The Making of a Leader in Mossad’s Laboratories: What Is Being Planned for Iran?

NYN | Reports and Analyses
The recent activities of Reza Pahlavi, the son of Iran’s last shah, appear to be the latest face of a familiar Israeli-American scheme aimed at dragging Iran back into the orbit of Western dominance.
Pahlavi—who has not set foot in Iran in 45 years and whose father had well-documented ties with both Mossad and the CIA—has recently emerged publicly speaking of “international discussions for regime change” in Tehran, under the pretext of promoting democracy. Yet, he does not conceal the fact that he is a willing instrument in the hands of Tel Aviv and Washington.
Two years ago, Reza met with Benjamin Netanyahu in Jerusalem and stood alongside Zionist figures during Holocaust memorial ceremonies. He neither speaks the language of the Iranian people nor understands their pulse. Rather, he clearly embodies Tel Aviv’s dream of reviving the Shah era—when Iran served as America’s policeman in the Gulf and Israel’s eyes in the heart of the region.
A Futile Attempt to Turn Back the Clock
This recycled project—linking Pahlavi’s calls for defections within Iran’s security forces with Netanyahu’s statements about “changing the regime, not the people”—reveals Israel’s true goal. It is not simply about confronting Tehran, but rather dismantling its sovereign, resistant structure and replacing it with a compliant regime that would reopen an Israeli embassy in Tehran and rewrite history.
However, what Washington and Tel Aviv fail to grasp is that today’s Iran is not the Iran of pre-1979. Tehran is no longer ruled from royal palaces, but is anchored in a popular base rooted in a sovereign and ideological doctrine shaped by a long-standing struggle against colonialism and foreign domination.
The Mask Falls: No Sectarianism When the Ruler Is a Client
When Iran was under the Shah, sectarianism was never a concern—neither in the Gulf nor in Washington. The Shah was nominally a Shiite, yet he was never labeled a “threat,” simply because he opened the doors wide for American influence and Israeli support.
But when Tehran rose up and raised the Palestinian flag over the former Israeli embassy, religion suddenly became a pretext, sectarianism a danger, and the Islamic Republic an “enemy” that had to be brought down.
Israel Dreams of the Past While the East Shapes the Future
What Israel seeks today through its new “Pahlavi” is to resurrect a past that no longer exists—at a time when the balance of power is shifting.

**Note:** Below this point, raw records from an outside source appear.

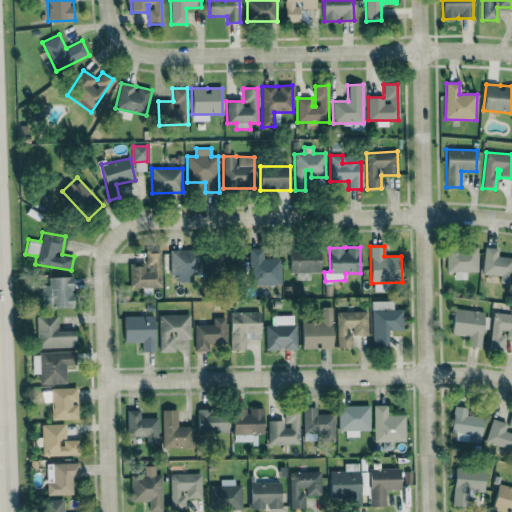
[(477,248),(446,247),(446,272),(454,272),(454,279),(466,280),(466,272),(477,272),(477,248)]
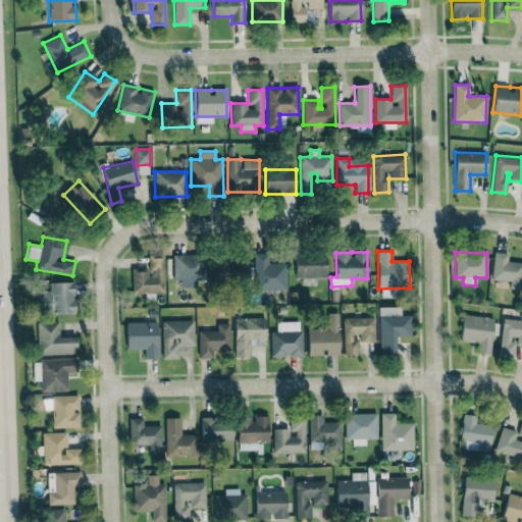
[(286,263),(268,264),(268,253),(254,253),(255,291),(286,291),(286,263)]
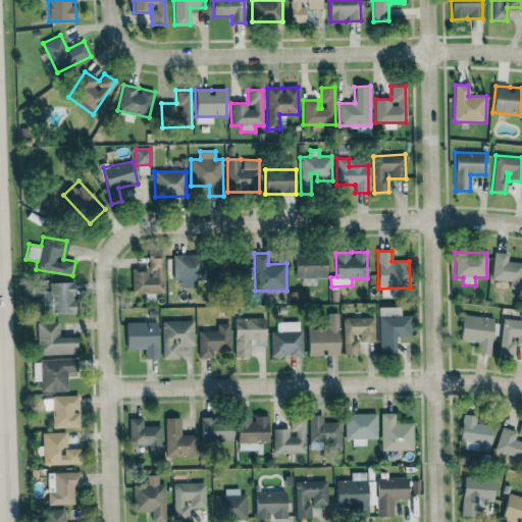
[(510,289),(521,289),(521,262),(507,262),(508,253),(493,253),(492,280),(510,280),(510,289)]
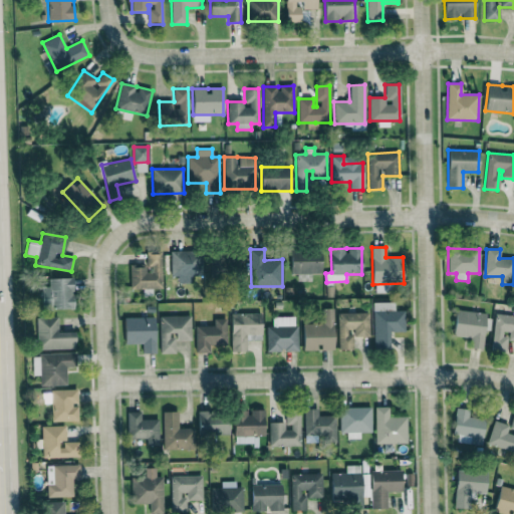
[(192,283),(192,275),(202,275),(203,253),(171,251),(170,276),(178,276),(178,282),(192,283)]
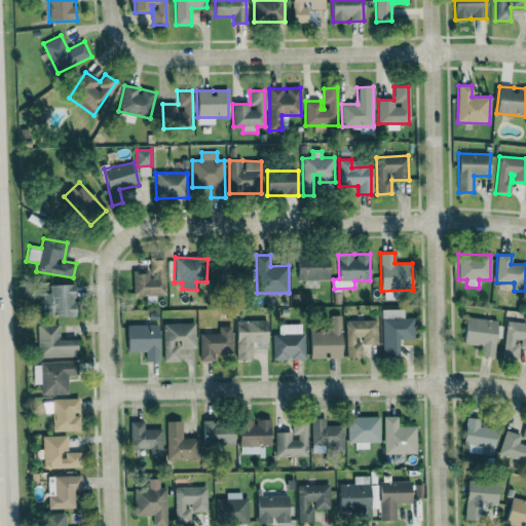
[(329,257),(298,257),(297,279),(328,280),(329,257)]
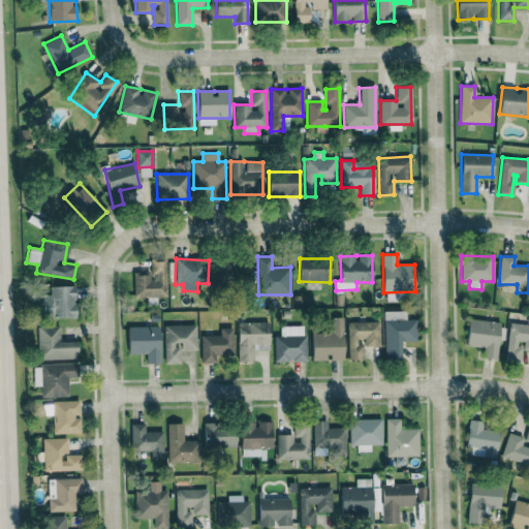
[(166,297),(165,260),(149,261),(150,274),(133,275),(134,298),(166,297)]
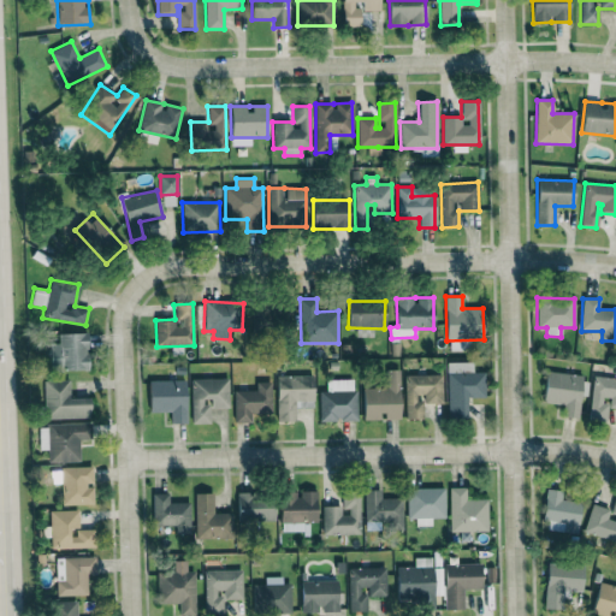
[(268,308),(242,311),(244,326),(270,323),(268,308)]
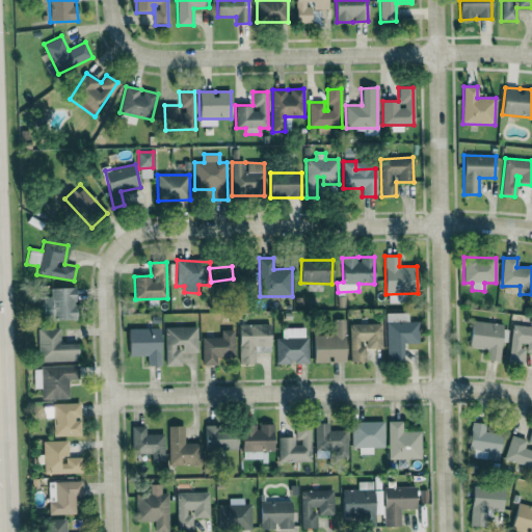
[(50,288),(50,296),(42,297),(43,320),(76,319),(76,288),(50,288)]
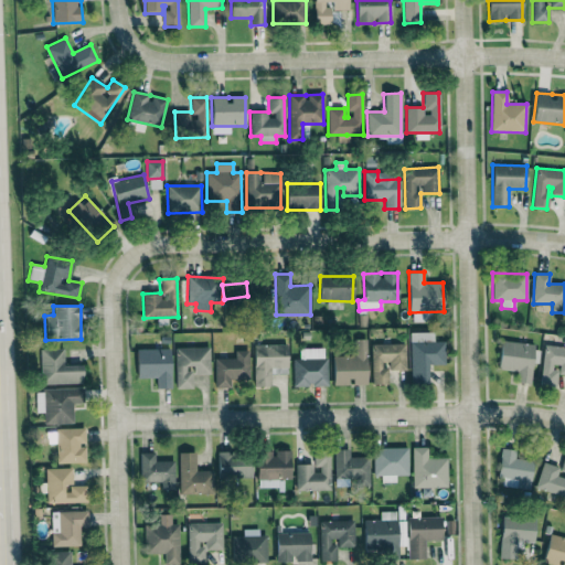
[(445,341),(434,342),(434,332),(411,333),(412,383),(428,383),(428,365),(445,364),(445,341)]
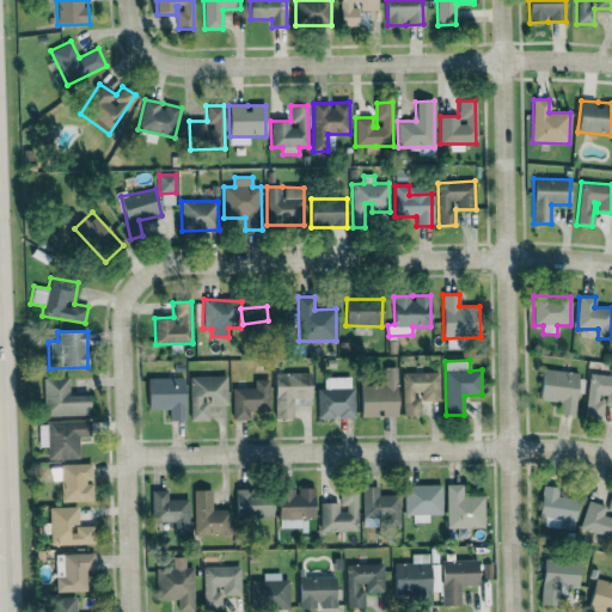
[(360,386),(361,417),(380,417),(398,416),(397,367),(384,368),(384,385),(360,386)]
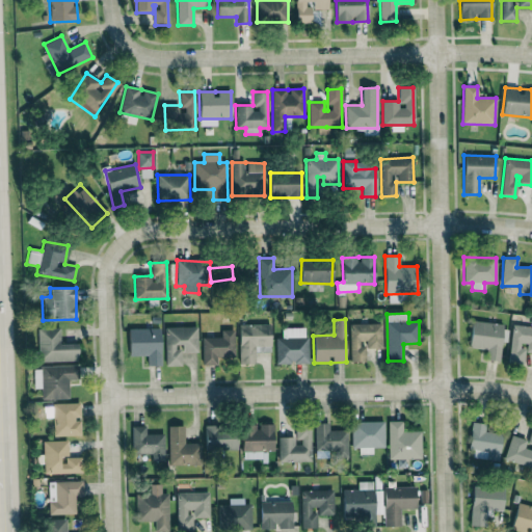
[(472,321),(469,348),(486,350),(485,360),(501,362),(505,325),(472,321)]
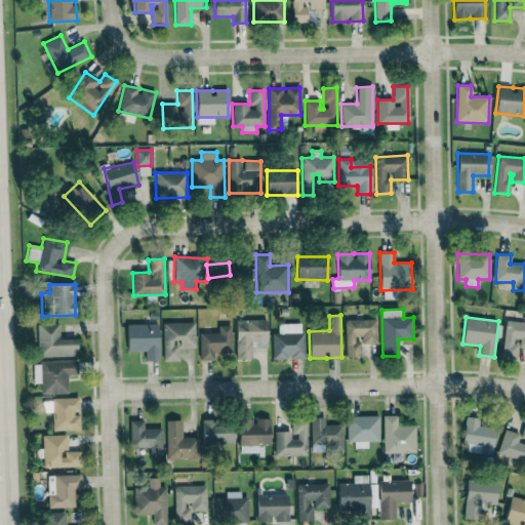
[(345,320),(346,357),(360,357),(360,345),(377,345),(376,319),(345,320)]
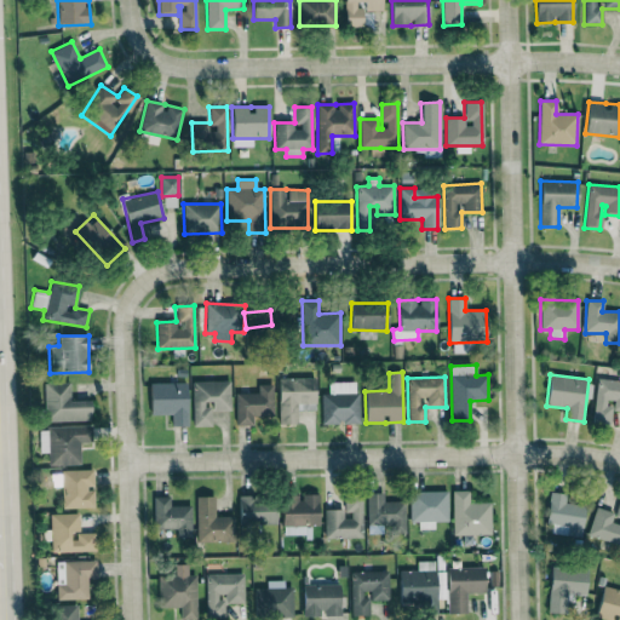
[(279,424),(298,424),(297,411),(315,411),(315,378),(279,378),(279,424)]
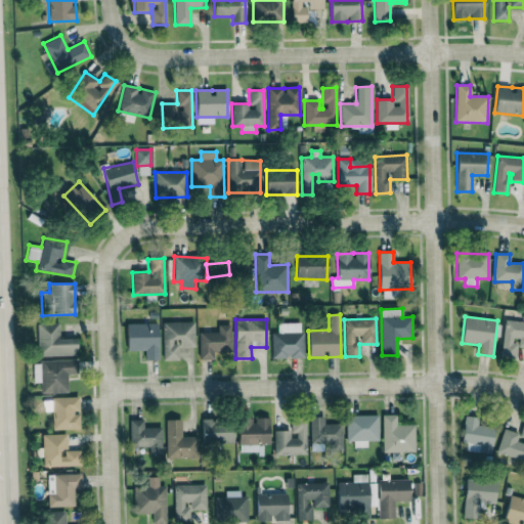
[(193,321),(162,322),(163,360),(178,360),(178,347),(194,347),(193,321)]
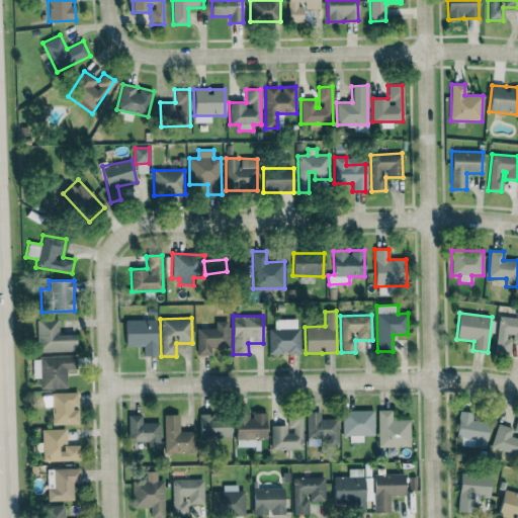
[(510,355),(511,343),(517,343),(517,318),(498,318),(496,354),(510,355)]
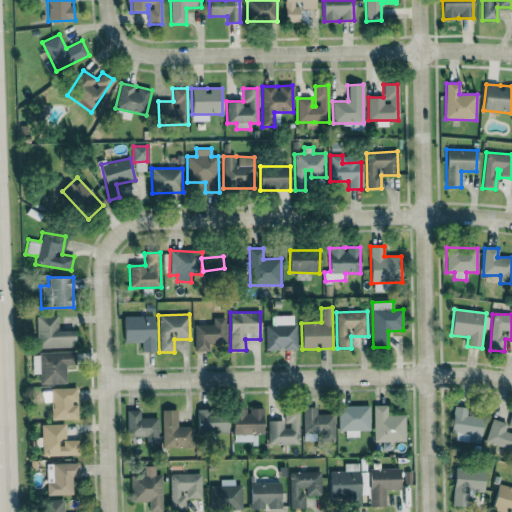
[(266,350),(295,349),(295,315),(271,316),(271,325),(265,325),(266,350)]
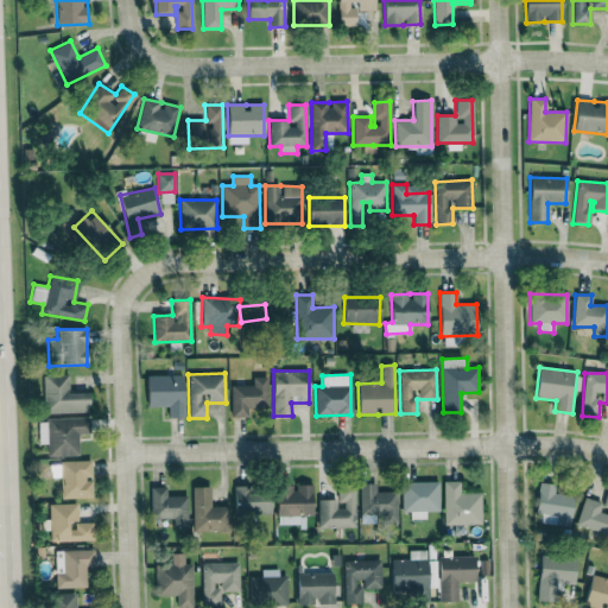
[(44,413),(89,412),(88,393),(69,393),(68,375),(43,375),(44,413)]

American decision-making is no longer absolute. Israeli influence is no longer immune to deterrence. From Gaza to Sana’a, from South Lebanon to Baghdad, a resistance—both grassroots and governmental—is taking shape, and it cannot be dismantled with a press release or a backroom deal between a political exile and an occupying power.
Recklessness Comes at a Cost—And Pahlavi Is Not the Future
Reza Pahlavi’s claims about the “weakness of the Iranian regime” are nothing more than wishful thinking and the delusions of a man who believes that visiting the occupying entity makes him fit to lead a people that have stood against empires, endured decades of sanctions, invasions, and terrorism.
Betting on this project will not bring about “democracy,” as claimed, but will instead usher in chaos, war, and regional fragmentation—turning entire populations into fuel for conflicts that serve no one but Washington and Tel Aviv.
The Iraqi lesson is still fresh. The same lie is being repeated. Nuclear weapons are once again a pretext—not to protect anyone, but to dismantle resistant states.
What they fail to see is that the East is changing. The unipolar world order is crumbling. And the voice of the people is louder than the whispers in Western hotel rooms.